Dalam suasana kemerdekaan ini, penting bagi kita untuk mengingat dan menghormati jasa-jasa para santri. Mereka bukan hanya pejuang di medan perang, tetapi juga pahlawan dalam menanamkan semangat kemerdekaan yang berlandaskan pada nilai-nilai keislaman yang rahmatan lil ‘alamin, membawa rahmat bagi seluruh alam.
“Cinta tanah air adalah sebagian dari iman”, merupakan salah satu jargon monumental yang dikemukakan oleh Hadlrotus Syaikh KH. Hasyim As’ari dalam membakar semangat bela negara dan nasionalisme kebangsaan. Meskipun penggalan kalimat singkat tersebut bukan termasuk hadis, namun secara esensial tidak jauh beda dengan hadis Rasulullah Saw yang menjelaskan tentang ungkapan kecintaannya terhadap kota suci Makkah. Sebagimana penuturan dari sahabat Ibnu Abbas Ra yang diriwayatkan dari sahabat Ibnu Hibban Ra:
عَنِ ابْنِ عَبَّاسٍ، قَالَ: قَالَ رَسُولُ اللهِ صَلَّى اللهُ عَلَيْهِ وَسَلَّمَ: مَا أَطْيَبَكِ مِنْ بَلْدَةٍ وَأَحَبَّكِ إِلَيَّ، وَلَوْلَا أَنَّ قَوْمِي أَخْرَجُونِي مِنْكِ، مَا سَكَنْتُ غَيْرَكِ
“Dari sahabat Ibnu Abbas berkata, Rasulullah Saw bersabda; Alangkah baiknya engkau sebagai sebuah negeri, dan engkau merupakan negeri yang paling aku cintai. Seandainya kauku tidak mengusirku dari engkau, niscaya aku tidak tinggal di selainmu,” (HR. Ibnu Hibban).[1]
Dengan penerapannya yang disesuaikan dengan konteks kebutuhan saat ini, semangat bela negara dapat mengakhiri episode berdarah umat manusia dan menciptakan dialog kehidupan yang rukun dan damai. Bahkan sangat diperlukan untuk memperkuat sendi-sendi kenegaraan dari berbagai paham radikalisme, ekstrimisme, dan semacamnya yang merongrong kebhinnekaan bangsa ini.
Dalam konteks kekinian, aksi nyata dalam semangat bela negara dapat diaplikasikan dengan menjalankan kewajiban sebagai warga negara sesuai dengan kondisi dan kemampuan masing-masing individu masyarakat. Karena dengan begitu, implementasi nyata semangat bela negara dan nasionalisme tidak hanya terbatas pada perlindungan negara, melainkan menjadi sebuah usaha ketahanan, kekuatan, dan kemajuan di berbagai aspek kehidupan.
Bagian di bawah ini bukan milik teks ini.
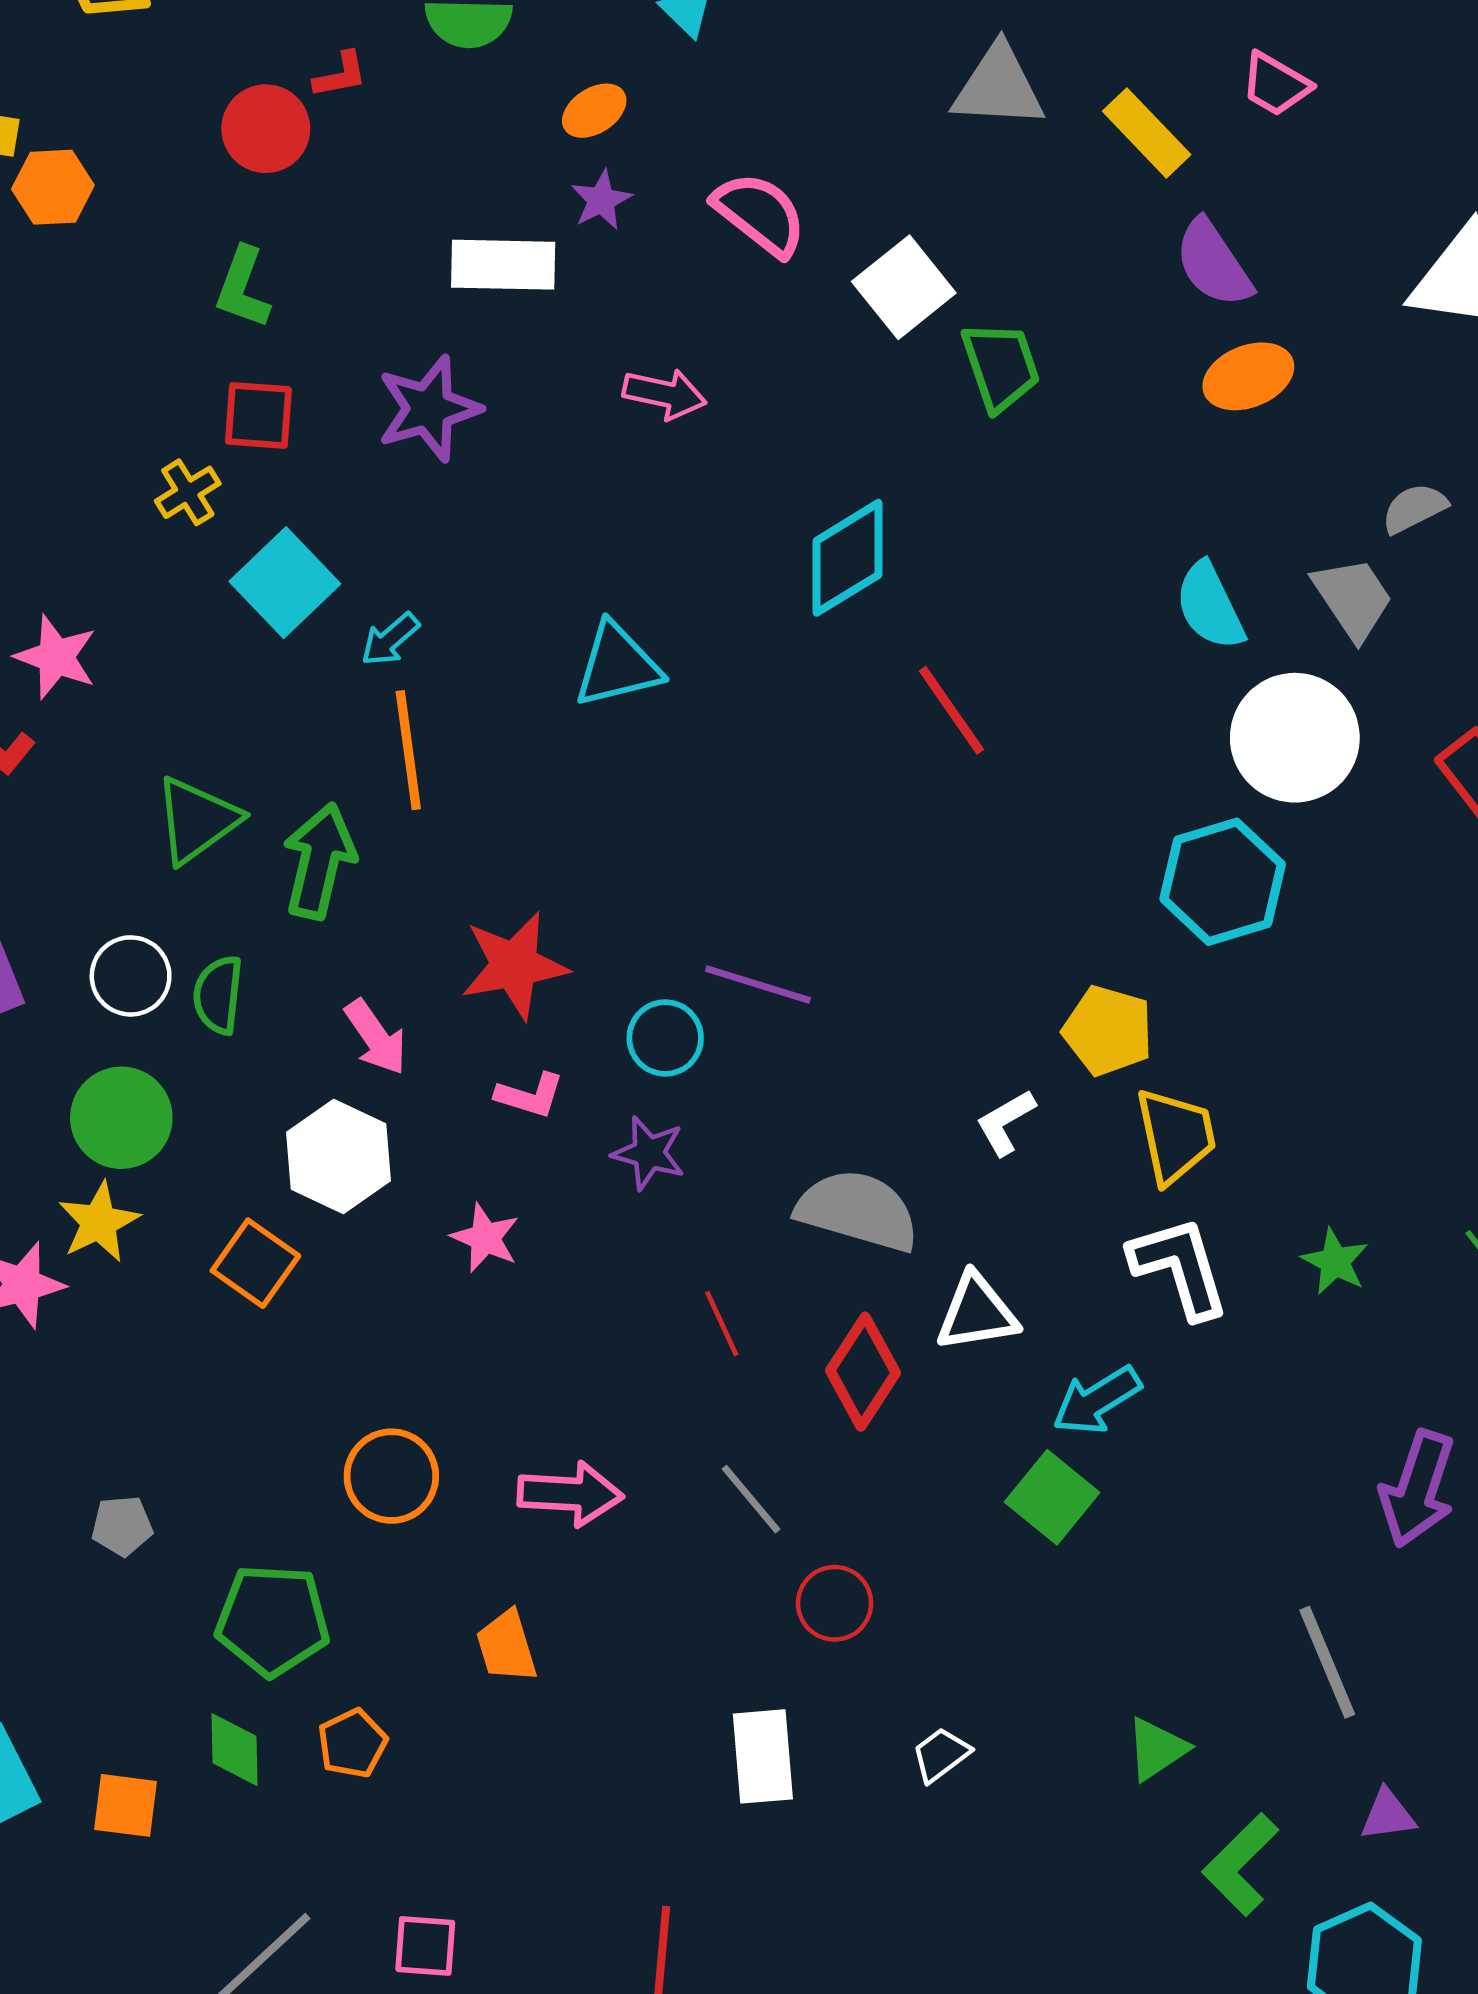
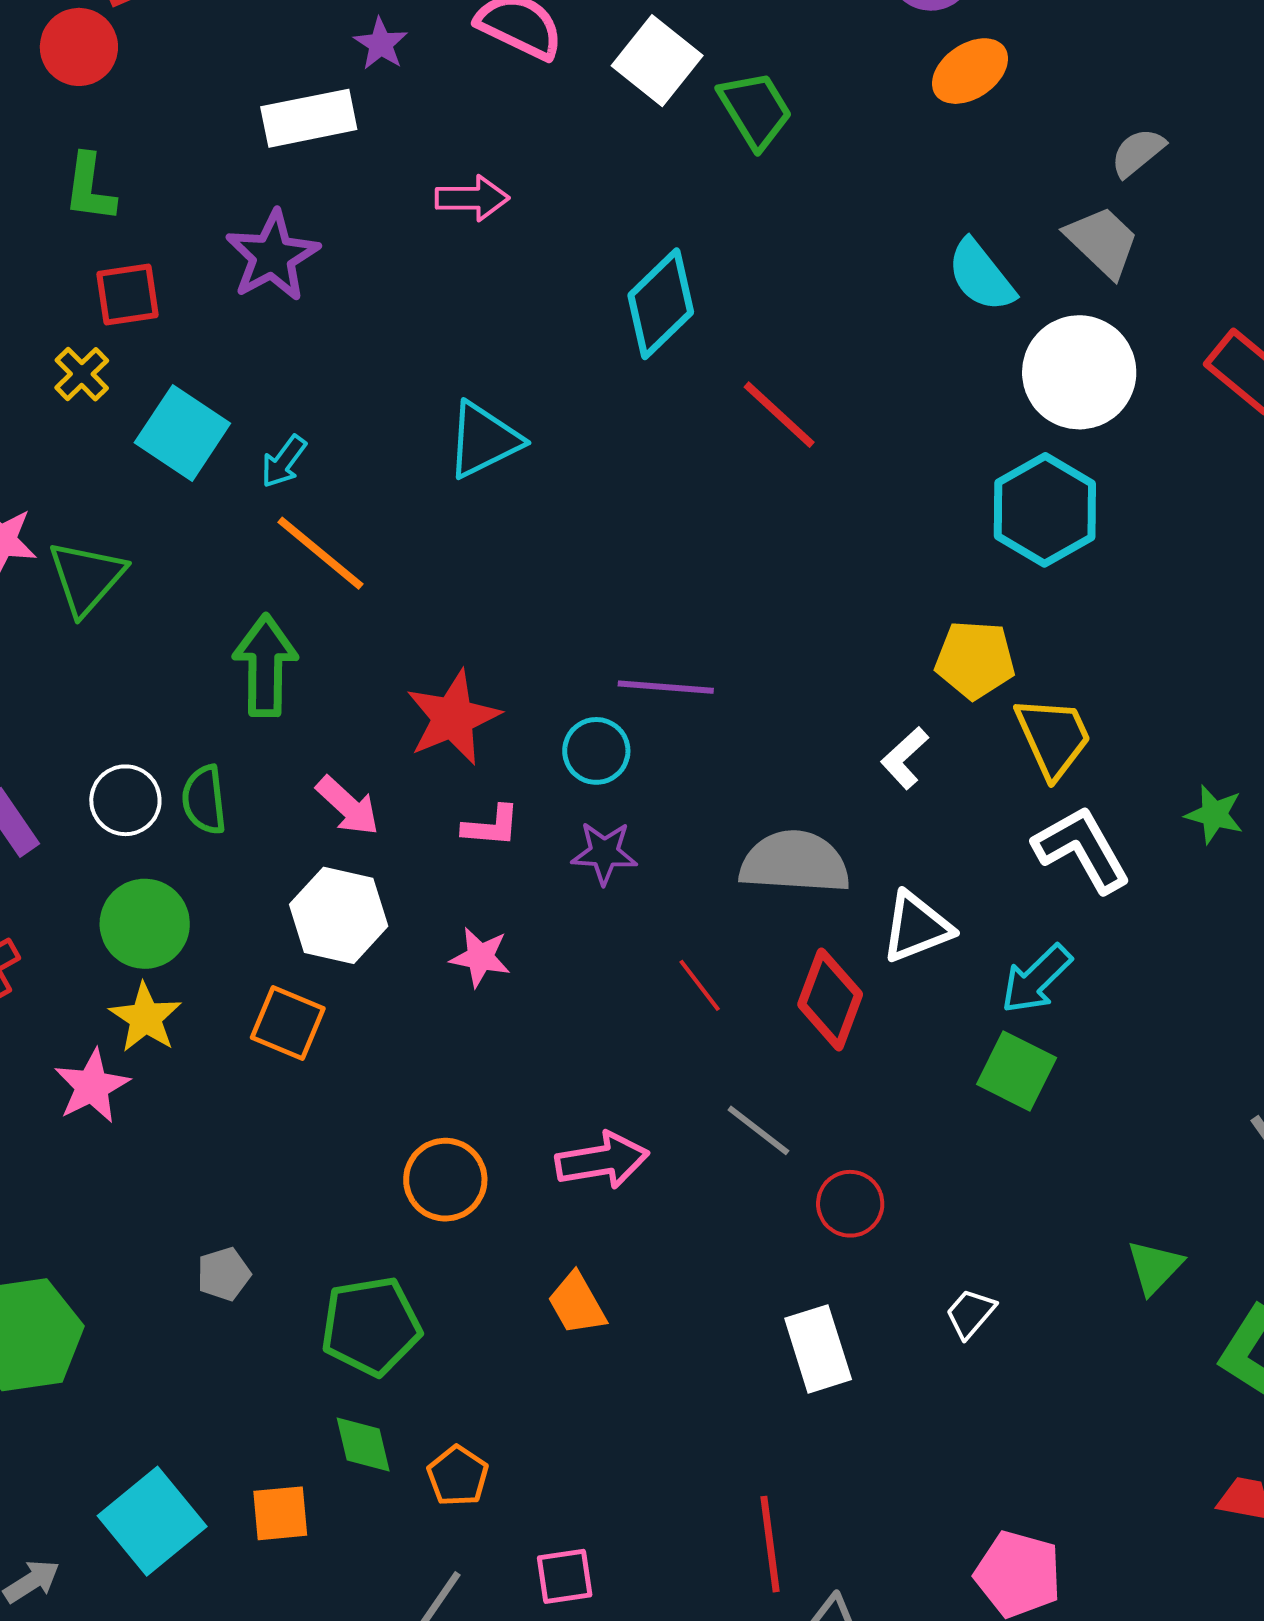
orange line: (408, 750) -> (320, 553), turned -30
green triangle: (197, 820) -> (86, 578), moved
orange pentagon: (352, 1743) -> (458, 1476), moved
Dalam konteks inilah, kemerdekaan Indonesia dapat dipandang sebagai sebuah Fathu Makkah versi Indonesia. Sebuah pembebasan yang bukan hanya mengakhiri penjajahan, tetapi juga membuka jalan bagi pembentukan sebuah bangsa yang berdaulat, adil, dan makmur.
Dengan demikian, momen 17 Agustus bukan hanya perayaan fisik, tetapi juga refleksi spiritual tentang arti sejati kemerdekaan. Sebuah kemenangan yang dicapai bukan dengan kekerasan, tetapi dengan kebijaksanaan, kesabaran, dan persatuan, seperti yang ditunjukkan oleh Nabi Muhammad SAW dalam peristiwa Fathu Makkah.